The question of how to conduct good training, and what constitutes effective use for tactical “real world” situations comes up often. How does the Special Operations community answer the question? Let’s ask them!
Founded in 2005 by former members of Delta Force (1st Special Forces Operational Detachment – Delta), TigerSwan (http://www.tigerswan.biz/) provides the full spectrum of weapons and tactical training for government, law enforcement organizations, commercial and civilian clients.
So how do these operators-turned-trainers address this question of effective training? This is quoted directly from a TigerSwan student handout:
Marksmanship Training Methodology
Dry fire! It only takes 10 minutes a day to see a marked improvement in performance.

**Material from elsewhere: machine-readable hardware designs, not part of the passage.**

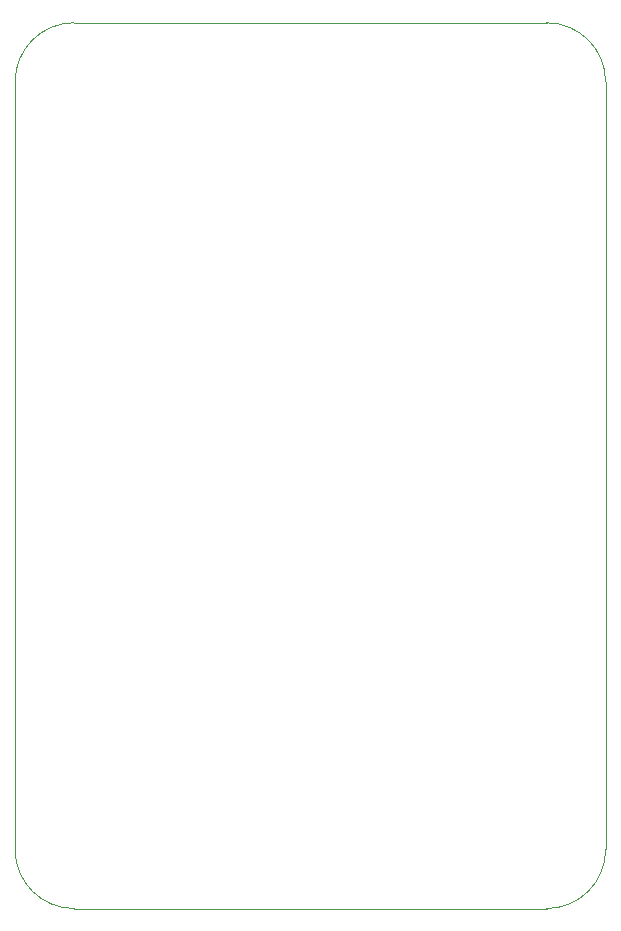
<source format=gbr>
%TF.GenerationSoftware,KiCad,Pcbnew,9.0.2*%
%TF.CreationDate,2025-06-11T22:20:25+01:00*%
%TF.ProjectId,Doorbell (Smaller),446f6f72-6265-46c6-9c20-28536d616c6c,1*%
%TF.SameCoordinates,Original*%
%TF.FileFunction,Profile,NP*%
%FSLAX46Y46*%
G04 Gerber Fmt 4.6, Leading zero omitted, Abs format (unit mm)*
G04 Created by KiCad (PCBNEW 9.0.2) date 2025-06-11 22:20:25*
%MOMM*%
%LPD*%
G01*
G04 APERTURE LIST*
%TA.AperFunction,Profile*%
%ADD10C,0.050000*%
%TD*%
G04 APERTURE END LIST*
D10*
X5000000Y-75000000D02*
X45000000Y-75000000D01*
X50000000Y-70000000D02*
G75*
G02*
X45000000Y-75000000I-5000000J0D01*
G01*
X5000000Y-75000000D02*
G75*
G02*
X0Y-70000000I0J5000000D01*
G01*
X45000000Y0D02*
G75*
G02*
X50000000Y-5000000I0J-5000000D01*
G01*
X45000000Y0D02*
X5000000Y0D01*
X0Y-5000000D02*
G75*
G02*
X5000000Y0I5000000J0D01*
G01*
X50000000Y-5000000D02*
X50000000Y-70000000D01*
X0Y-5000000D02*
X0Y-70000000D01*
M02*

</source>
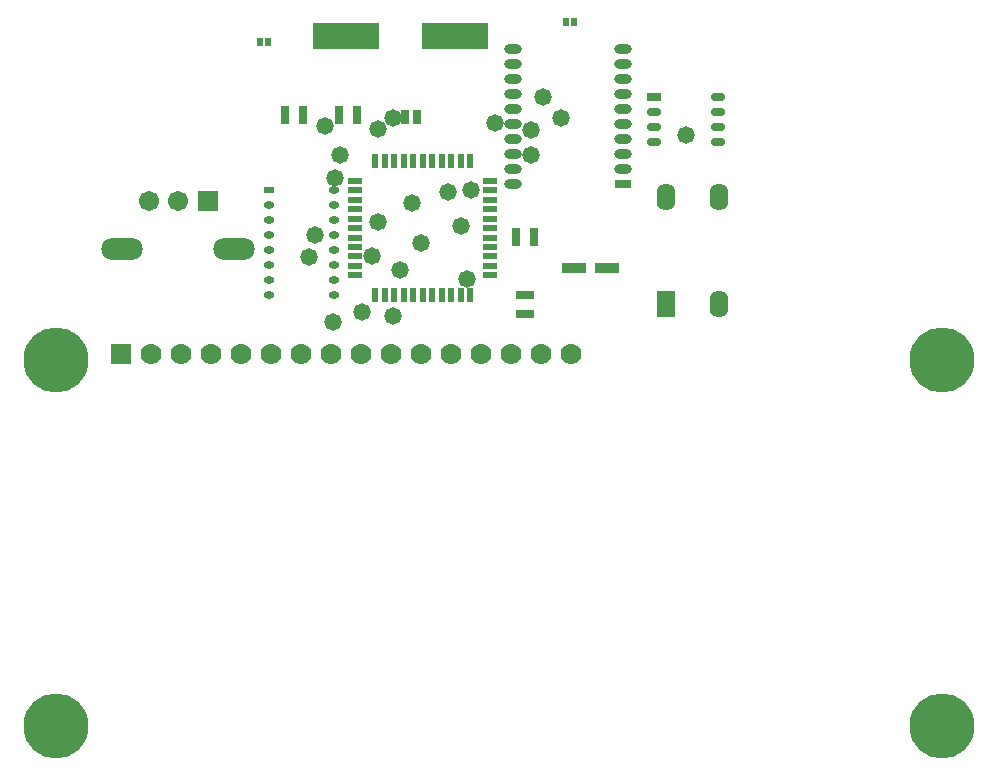
<source format=gts>
G04*
G04 #@! TF.GenerationSoftware,Altium Limited,Altium Designer,20.2.7 (254)*
G04*
G04 Layer_Color=8388736*
%FSLAX44Y44*%
%MOMM*%
G71*
G04*
G04 #@! TF.SameCoordinates,1E3B47B3-C475-4593-AA8A-A76477CD3576*
G04*
G04*
G04 #@! TF.FilePolarity,Negative*
G04*
G01*
G75*
%ADD30O,1.6032X2.3032*%
%ADD31R,1.6032X2.3032*%
%ADD32O,1.4732X0.8032*%
%ADD33R,1.4732X0.8032*%
%ADD34R,0.5532X0.7532*%
%ADD35R,1.2032X0.7032*%
%ADD36O,1.2032X0.7032*%
%ADD37R,0.7532X1.5532*%
%ADD38R,0.8032X1.1532*%
%ADD39O,0.8832X0.6032*%
%ADD40R,0.8832X0.6032*%
%ADD41R,2.0032X0.9032*%
%ADD42R,1.5532X0.7532*%
%ADD43R,1.2032X0.6032*%
%ADD44R,0.6032X1.2032*%
%ADD45R,5.7032X2.3032*%
%ADD46C,5.5032*%
%ADD47C,1.7782*%
%ADD48R,1.7782X1.7782*%
%ADD49C,1.7112*%
%ADD50R,1.7112X1.7112*%
%ADD51O,3.5032X1.8532*%
%ADD52C,1.4732*%
D30*
X1465220Y948470D02*
D03*
X1420220D02*
D03*
X1465220Y857470D02*
D03*
D31*
X1420220D02*
D03*
D32*
X1290810Y1073150D02*
D03*
Y1060450D02*
D03*
Y1047750D02*
D03*
Y1035050D02*
D03*
Y1022350D02*
D03*
Y1009650D02*
D03*
Y996950D02*
D03*
Y984250D02*
D03*
Y971550D02*
D03*
Y958850D02*
D03*
X1383810Y1073150D02*
D03*
Y1060450D02*
D03*
Y1047750D02*
D03*
Y1035050D02*
D03*
Y1022350D02*
D03*
Y1009650D02*
D03*
Y996950D02*
D03*
Y984250D02*
D03*
Y971550D02*
D03*
D33*
Y958850D02*
D03*
D34*
X1335330Y1096010D02*
D03*
X1341830D02*
D03*
X1076250Y1079500D02*
D03*
X1082750D02*
D03*
D35*
X1409700Y1032510D02*
D03*
D36*
Y1019810D02*
D03*
Y1007110D02*
D03*
Y994410D02*
D03*
X1463700Y1032510D02*
D03*
Y1019810D02*
D03*
Y1007110D02*
D03*
Y994410D02*
D03*
D37*
X1158370Y1017270D02*
D03*
X1142870D02*
D03*
X1308230Y914400D02*
D03*
X1292730D02*
D03*
X1112650Y1017270D02*
D03*
X1097150D02*
D03*
D38*
X1208960Y1016000D02*
D03*
X1198960D02*
D03*
D39*
X1138750Y864870D02*
D03*
Y877570D02*
D03*
Y890270D02*
D03*
Y902970D02*
D03*
Y915670D02*
D03*
Y928370D02*
D03*
Y941070D02*
D03*
Y953770D02*
D03*
X1083750Y864870D02*
D03*
Y877570D02*
D03*
Y890270D02*
D03*
Y902970D02*
D03*
Y915670D02*
D03*
Y928370D02*
D03*
Y941070D02*
D03*
D40*
Y953770D02*
D03*
D41*
X1370360Y887730D02*
D03*
X1342360D02*
D03*
D42*
X1300480Y865000D02*
D03*
Y849500D02*
D03*
D43*
X1271120Y881870D02*
D03*
Y889870D02*
D03*
Y897870D02*
D03*
Y905870D02*
D03*
Y913870D02*
D03*
Y921870D02*
D03*
Y929870D02*
D03*
Y937870D02*
D03*
Y945870D02*
D03*
Y953870D02*
D03*
Y961870D02*
D03*
X1157120D02*
D03*
Y953870D02*
D03*
Y945870D02*
D03*
Y937870D02*
D03*
Y929870D02*
D03*
Y921870D02*
D03*
Y913870D02*
D03*
Y905870D02*
D03*
Y897870D02*
D03*
Y889870D02*
D03*
Y881870D02*
D03*
D44*
X1254120Y978870D02*
D03*
X1246120D02*
D03*
X1238120D02*
D03*
X1230120D02*
D03*
X1222120D02*
D03*
X1214120D02*
D03*
X1206120D02*
D03*
X1198120D02*
D03*
X1190120D02*
D03*
X1182120D02*
D03*
X1174120D02*
D03*
Y864870D02*
D03*
X1182120D02*
D03*
X1190120D02*
D03*
X1198120D02*
D03*
X1206120D02*
D03*
X1214120D02*
D03*
X1222120D02*
D03*
X1230120D02*
D03*
X1238120D02*
D03*
X1246120D02*
D03*
X1254120D02*
D03*
D45*
X1148820Y1084580D02*
D03*
X1241320D02*
D03*
D46*
X1653850Y500340D02*
D03*
X903850D02*
D03*
X1653850Y810340D02*
D03*
X903850D02*
D03*
D47*
X1339850Y815340D02*
D03*
X1314450D02*
D03*
X1289050D02*
D03*
X1263650D02*
D03*
X1238250D02*
D03*
X1212850D02*
D03*
X1187450D02*
D03*
X1162050D02*
D03*
X1136650D02*
D03*
X1111250D02*
D03*
X1085850D02*
D03*
X1060450D02*
D03*
X1035050D02*
D03*
X1009650D02*
D03*
X984250D02*
D03*
D48*
X958850D02*
D03*
D49*
X982110Y945060D02*
D03*
X1007110D02*
D03*
D50*
X1032110D02*
D03*
D51*
X1054610Y904060D02*
D03*
X959610D02*
D03*
D52*
X1331468Y1014984D02*
D03*
X1131316Y1008126D02*
D03*
X1176274Y927354D02*
D03*
X1138174Y842264D02*
D03*
X1251966Y878840D02*
D03*
X1162558Y851154D02*
D03*
X1195088Y886206D02*
D03*
X1123188Y915670D02*
D03*
X1212351Y909311D02*
D03*
X1144016Y983996D02*
D03*
X1139698Y964692D02*
D03*
X1171194Y898652D02*
D03*
X1204817Y943102D02*
D03*
X1246400Y924074D02*
D03*
X1305814Y983488D02*
D03*
X1235202Y952246D02*
D03*
X1315974Y1033018D02*
D03*
X1118108Y897128D02*
D03*
X1188720Y847344D02*
D03*
X1176274Y1005586D02*
D03*
X1275588Y1010666D02*
D03*
X1436624Y1000760D02*
D03*
X1188720Y1015238D02*
D03*
X1255268Y954532D02*
D03*
X1305814Y1005078D02*
D03*
M02*

</source>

Train on accuracy first! All other skills (magazine changes, movement, etc.) are useless if you can’t hit the target.
Establish expertise in the fundamentals and add one additional training goal at a time. For example, don’t jump from 2 well aimed shots on a single target from the draw to an El Presidente without training on the requisite skills (i.e. target transitions, the turn, magazine changes, etc).
Eliminate variables so you can isolate and correct problems. If you have sweaty palms, the sun in your eyes, a shine on your front sight and poor quality ammunition, its difficult to identify the cause of and correct marksmanship errors.
Ensure you can shoot well without combat gear before you conduct marksmanship training in full kit. When
you do add kit, add one item at a time. This will help identify to the shooter whether it’s the K vest or the helmet that’s causing the drop in performance.
Test yourself under stress. Shoot against a friend for a Gatorade, to determine who picks up brass or try to beat your last score on the Bianchi Cup. There is always a degradation of skills under stress. If you regularly train under stress, the degradation is substantially reduced.
Shoot competitively. It doesn’t mater if it’s IPSC, IDPA, NRA Bull’s-eye, 3 gun, etc. All of the competitive shooting disciplines require the shooter to execute perfect fundamentals under stress.